Really interesting read on Business Week on Google’s hype but lack of actual market delivery on many of its products beyond its flagship Search.
The stats cited (assuming they’re accurate) are really eye-opening:
Google Talk, an instant-messaging service launched last August, now ranks No. 10, garnering just 2% of the number of users for market leader MSN Messenger, according to comScore Media Metrix. Three-month-old Google Finance, heralded as a competitor to market leader Yahoo! Finance, has settled in as the 40th-most-visited finance site, according to data from Hitwise, a competitive intelligence firm. Gmail, the e-mail service that was lauded at its 2004 launch for offering 500 times as much storage space as some rivals (they quickly closed the gap), today is the system of choice for only about one-quarter the number of people who use MSN and Yahoo e-mail…
…Take Orkut, Google’s two-year-old social-networking site. Since making an initial splash, Orkut has seen limited changes and has faded in popularity everywhere except Brazil. Today it draws less than 1% as much U.S. traffic as MySpace.
The article does admit that there are some great successes to tout, like Google Maps. But in general, despite some really fancy technology and cool features, they can’t reach the marketshare they want.

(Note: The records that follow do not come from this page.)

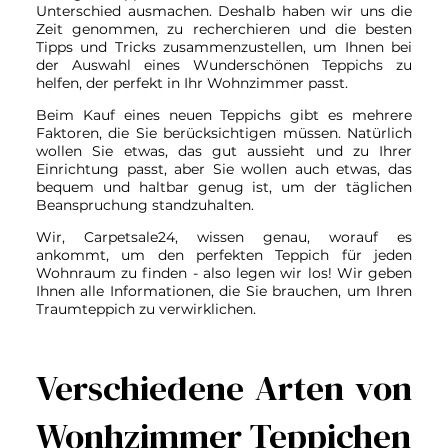
Unterschied ausmachen. Deshalb haben wir uns die
Zeit genommen, zu recherchieren und die besten
Tipps und Tricks zusammenzustellen, um Ihnen bei
der Auswahl eines Wunderschönen Teppichs zu
helfen, der perfekt in Ihr Wohnzimmer passt.
Beim Kauf eines neuen Teppichs gibt es mehrere
Faktoren, die Sie berücksichtigen müssen. Natürlich
wollen Sie etwas, das gut aussieht und zu Ihrer
Einrichtung passt, aber Sie wollen auch etwas, das
bequem und haltbar genug ist, um der täglichen
Beanspruchung standzuhalten.
Wir, Carpetsale24, wissen genau, worauf es
ankommt, um den perfekten Teppich für jeden
Wohnraum zu finden - also legen wir los! Wir geben
Ihnen alle Informationen, die Sie brauchen, um Ihren
Traumteppich zu verwirklichen.
Verschiedene Arten von
Wonhzimmer Teppichen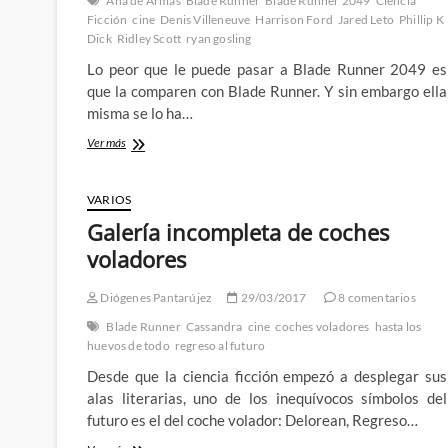
Ana de Armas
Blade Runner
Blade Runner 2049
Ciencia
Ficción
cine
Denis Villeneuve
Harrison Ford
Jared Leto
Phillip K
Dick
Ridley Scott
ryan gosling
Lo peor que le puede pasar a Blade Runner 2049 es
que la comparen con Blade Runner. Y sin embargo ella
misma se lo ha…
Blade
Ver más
Runner
2049
(SPOILERS):
VARIOS
Los
Galería incompleta de coches
binarios
y
voladores
los
cuaternarios
Diógenes Pantarújez
29/03/2017
8 comentarios
Blade Runner
Cassandra
cine
coches voladores
hasta los
huevos de todo
regreso al futuro
Desde que la ciencia ficción empezó a desplegar sus
alas literarias, uno de los inequívocos símbolos del
futuro es el del coche volador: Delorean, Regreso…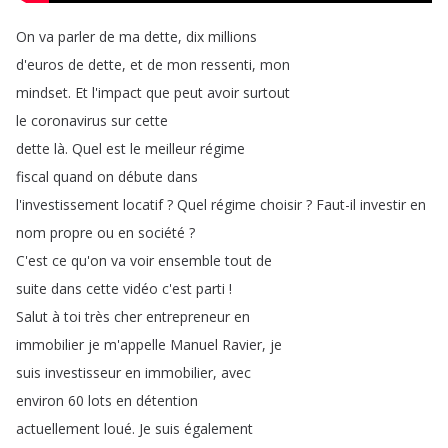
On
va
parler
de
ma
dette
,
dix
millions
d'euros
de
dette
,
et
de
mon
ressenti
,
mon
mindset
.
Et
l'impact
que
peut
avoir
surtout
le
coronavirus
sur
cette
dette
là
.
Quel
est
le
meilleur
régime
fiscal
quand
on
débute
dans
l'investissement
locatif
?
Quel
régime
choisir
?
Faut-il
investir
en
nom
propre
ou
en
société
?
C'est
ce
qu'on
va
voir
ensemble
tout
de
suite
dans
cette
vidéo
c'est
parti
!
Salut
à
toi
très
cher
entrepreneur
en
immobilier
je
m'appelle
Manuel
Ravier
,
je
suis
investisseur
en
immobilier
,
avec
environ
60
lots
en
détention
actuellement
loué
.
Je
suis
également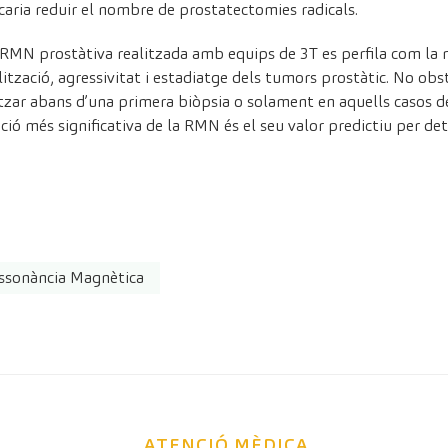
icaria reduir el nombre de prostatectomies radicals.
a RMN prostàtiva realitzada amb equips de 3T es perfila com la n
calització, agressivitat i estadiatge dels tumors prostàtic. No obs
litzar abans d’una primera biòpsia o solament en aquells casos d
ció més significativa de la RMN és el seu valor predictiu per det
ssonància Magnètica
ATENCIÓ MÈDICA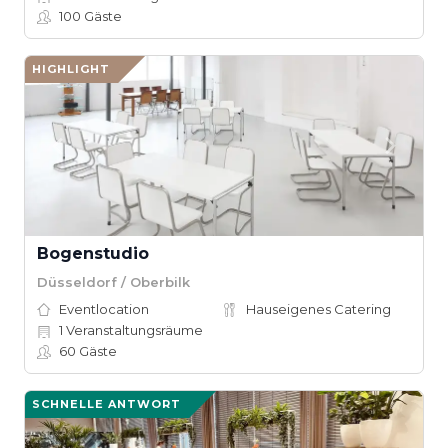
100
Gäste
HIGHLIGHT
Bo­gen­stu­dio
Düsseldorf / Oberbilk
Eventlocation
Hauseigenes Catering
1
Veranstaltungsräume
60
Gäste
SCHNELLE ANTWORT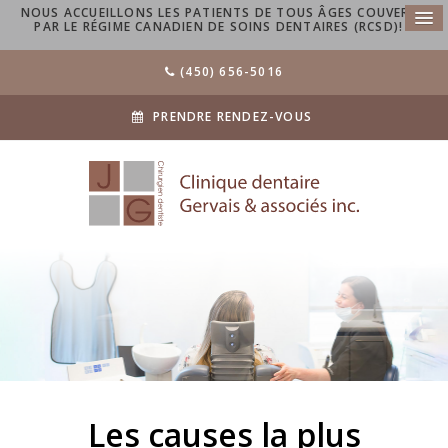
NOUS ACCUEILLONS LES PATIENTS DE TOUS ÂGES COUVERTS
PAR LE RÉGIME CANADIEN DE SOINS DENTAIRES (RCSD)!
(450) 656-5016
PRENDRE RENDEZ-VOUS
Les causes la plus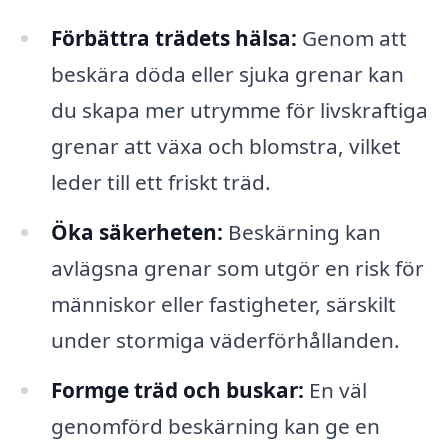
Förbättra trädets hälsa:
Genom att
beskära döda eller sjuka grenar kan
du skapa mer utrymme för livskraftiga
grenar att växa och blomstra, vilket
leder till ett friskt träd.
Öka säkerheten:
Beskärning kan
avlägsna grenar som utgör en risk för
människor eller fastigheter, särskilt
under stormiga väderförhållanden.
Formge träd och buskar:
En väl
genomförd beskärning kan ge en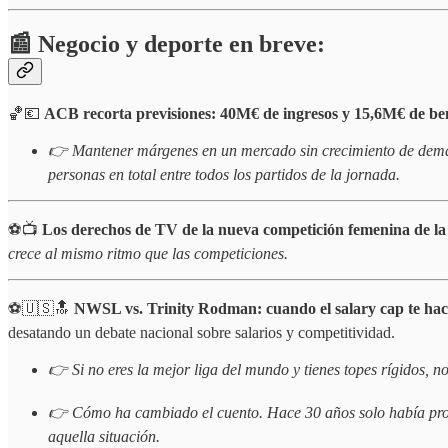
📰 Negocio y deporte en breve:
🏀💶
ACB recorta previsiones: 40M€ de ingresos y 15,6M€ de ben
👉 Mantener márgenes en un mercado sin crecimiento de demanda
personas en total entre todos los partidos de la jornada.
⚽📺
Los
derechos de TV de la nueva competición femenina de l
crece al mismo ritmo que las competiciones.
⚽🇺🇸🔝
NWSL vs. Trinity Rodman: cuando el salary cap te hace
desatando un debate nacional sobre salarios y competitividad.
👉 Si no eres la mejor liga del mundo y tienes topes rígidos, n
👉 Cómo ha cambiado el cuento. Hace 30 años solo había profe
aquella situación.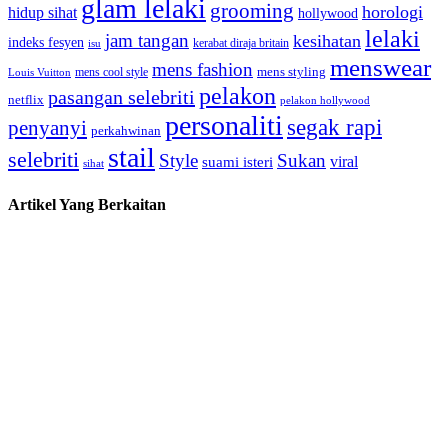
glam lelaki
grooming
horologi
hidup sihat
hollywood
lelaki
jam tangan
kesihatan
indeks fesyen
kerabat diraja britain
isu
menswear
mens fashion
mens cool style
mens styling
Louis Vuitton
pelakon
pasangan selebriti
netflix
pelakon hollywood
personaliti
segak rapi
penyanyi
perkahwinan
stail
selebriti
Style
Sukan
viral
suami isteri
sihat
Artikel Yang Berkaitan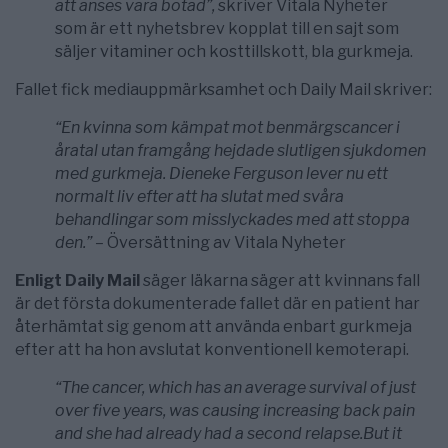
att anses vara botad”,
skriver Vitala Nyheter
som är ett nyhetsbrev kopplat till en sajt som
säljer vitaminer och kosttillskott, bla gurkmeja.
Fallet fick mediauppmärksamhet och Daily Mail skriver:
“En kvinna som kämpat mot benmärgscancer i
åratal utan framgång hejdade slutligen sjukdomen
med gurkmeja. Dieneke Ferguson lever nu ett
normalt liv efter att ha slutat med svåra
behandlingar som misslyckades med att stoppa
den.” –
Översättning av Vitala Nyheter
Enligt Daily Mail
säger läkarna säger att kvinnans fall
är det första dokumenterade fallet där en patient har
återhämtat sig genom att använda enbart gurkmeja
efter att ha hon avslutat konventionell kemoterapi.
“The cancer, which has an average survival of just
over five years, was causing increasing back pain
and she had already had a second relapse.But it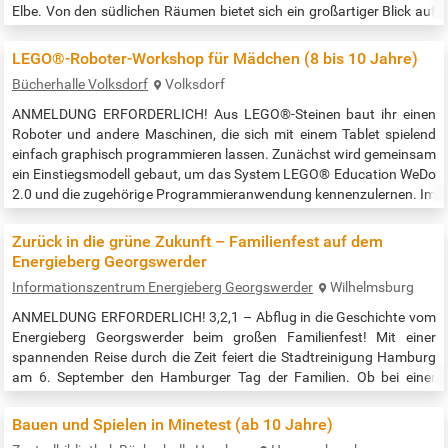
Elbe. Von den südlichen Räumen bietet sich ein großartiger Blick auf
Strom und Schiffe. Wer es gerne etwas ländlicher liebt, sollte nicht
zögern, dem Jenisch-Haus einen Besuch abzustatten. Eine kleine
LEGO®-Roboter-Workshop für Mädchen (8 bis 10 Jahre)
Oase für…
Bücherhalle Volksdorf
Volksdorf
ANMELDUNG ERFORDERLICH! Aus LEGO®-Steinen baut ihr einen
Roboter und andere Maschinen, die sich mit einem Tablet spielend
einfach graphisch programmieren lassen. Zunächst wird gemeinsam
ein Einstiegsmodell gebaut, um das System LEGO® Education WeDo
2.0 und die zugehörige Programmieranwendung kennenzulernen. Im
Anschluss könnet ihr weitere Modelle nachbauen oder kreativ ein
eigenes Projekt verwirklichen. Es sind keine Vorkenntnisse
Zurück in die grüne Zukunft – Familienfest auf dem
erforderlich. LEGO®…
Energieberg Georgswerder
Informationszentrum Energieberg Georgswerder
Wilhelmsburg
ANMELDUNG ERFORDERLICH! 3,2,1 – Abflug in die Geschichte vom
Energieberg Georgswerder beim großen Familienfest! Mit einer
spannenden Reise durch die Zeit feiert die Stadtreinigung Hamburg
am 6. September den Hamburger Tag der Familien. Ob bei einer
Schnitzeljagd oder im Utopie-Workshop, das Team der
Umweltbildung zeigt mit Spiel und Spaß wie aus der Vergangenheit
Bauen und Spielen in Minetest (ab 10 Jahre)
eine grüne Zukunft wachsen kann. Kommt vorbei und lasst euch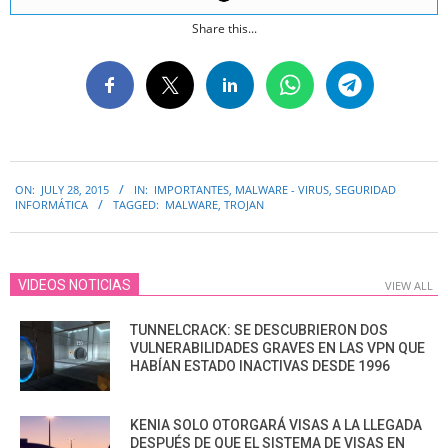
Share this...
2015-
ON:
JULY 28, 2015
IN:
IMPORTANTES
,
MALWARE - VIRUS
,
SEGURIDAD
07-
INFORMÁTICA
TAGGED:
MALWARE
,
TROJAN
28
VIDEOS NOTICIAS
VIEW ALL
TUNNELCRACK: SE DESCUBRIERON DOS
VULNERABILIDADES GRAVES EN LAS VPN QUE
HABÍAN ESTADO INACTIVAS DESDE 1996
KENIA SOLO OTORGARÁ VISAS A LA LLEGADA
DESPUÉS DE QUE EL SISTEMA DE VISAS EN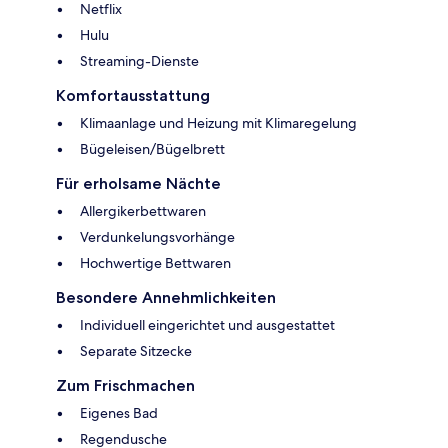
Netflix
Hulu
Streaming-Dienste
Komfortausstattung
Klimaanlage und Heizung mit Klimaregelung
Bügeleisen/Bügelbrett
Für erholsame Nächte
Allergikerbettwaren
Verdunkelungsvorhänge
Hochwertige Bettwaren
Besondere Annehmlichkeiten
Individuell eingerichtet und ausgestattet
Separate Sitzecke
Zum Frischmachen
Eigenes Bad
Regendusche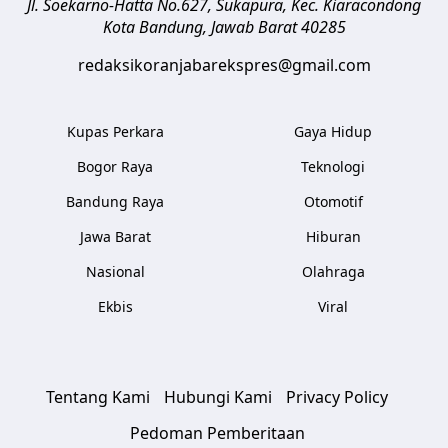
Jl. Soekarno-Hatta No.627, Sukapura, Kec. Kiaracondong
Kota Bandung
,
Jawab Barat
40285
redaksikoranjabarekspres@gmail.com
Kupas Perkara
Gaya Hidup
Bogor Raya
Teknologi
Bandung Raya
Otomotif
Jawa Barat
Hiburan
Nasional
Olahraga
Ekbis
Viral
Tentang Kami
Hubungi Kami
Privacy Policy
Pedoman Pemberitaan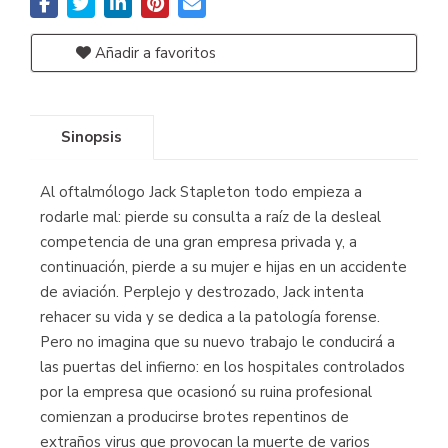
Añadir a favoritos
Sinopsis
Al oftalmólogo Jack Stapleton todo empieza a
rodarle mal: pierde su consulta a raíz de la desleal
competencia de una gran empresa privada y, a
continuación, pierde a su mujer e hijas en un accidente
de aviación. Perplejo y destrozado, Jack intenta
rehacer su vida y se dedica a la patología forense.
Pero no imagina que su nuevo trabajo le conducirá a
las puertas del infierno: en los hospitales controlados
por la empresa que ocasionó su ruina profesional
comienzan a producirse brotes repentinos de
extraños virus que provocan la muerte de varios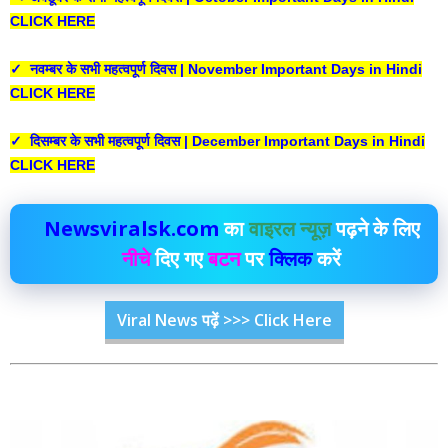
CLICK HERE
✓ नवम्बर के सभी महत्वपूर्ण दिवस | November Important Days in Hindi
CLICK HERE
✓ दिसम्बर के सभी महत्वपूर्ण दिवस | December Important Days in Hindi
CLICK HERE
Newsviralsk.com
का
वाइरल न्यूज़
पढ़ने के लिए
नीचे
दिए गए
बटन
पर
क्लिक
करें
Viral News पढ़ें >>> Click Here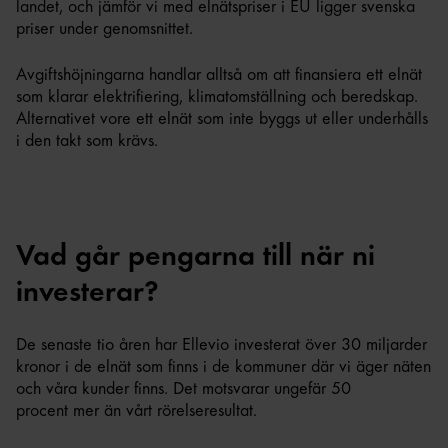
landet, och jämför vi med elnätspriser i EU ligger svenska
priser under genomsnittet.
Avgiftshöjningarna handlar alltså om att finansiera ett elnät
som klarar elektrifiering, klimatomställning och beredskap.
Alternativet vore ett elnät som inte byggs ut eller underhålls
i den takt som krävs.
Vad går pengarna till när ni
investerar?
De senaste tio åren har Ellevio investerat över 30 miljarder
kronor i de elnät som finns i de kommuner där vi äger näten
och våra kunder finns. Det motsvarar ungefär 50
procent mer än vårt rörelseresultat.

Clearly, Google is still a successful company and every company out there would love the level of press coverage (read: hype) and batting average that Google has (Homestead included). But I think the facts show what many of us already believed: while it is a great technology company and great recruiting company, it’s currently only a decent product company and a worse product marketing company. Oh, and they’re run by engineers.
As Don Dodge writes, their products’ success “depends on how much effort Google puts into making them better, and how much real value they deliver to users”.
Also, given the unbelievably favorable opinion that the blogosphere (and Internet industry in general) has of Google and everything it touches, the fact that most of their launches haven’t gotten much traction reminds us of something else. It reminds us that most of the world doesn’t listen to us.
Update: The discussion continues: Michael Parekh focuses on how Google and the others can better market these hyped products.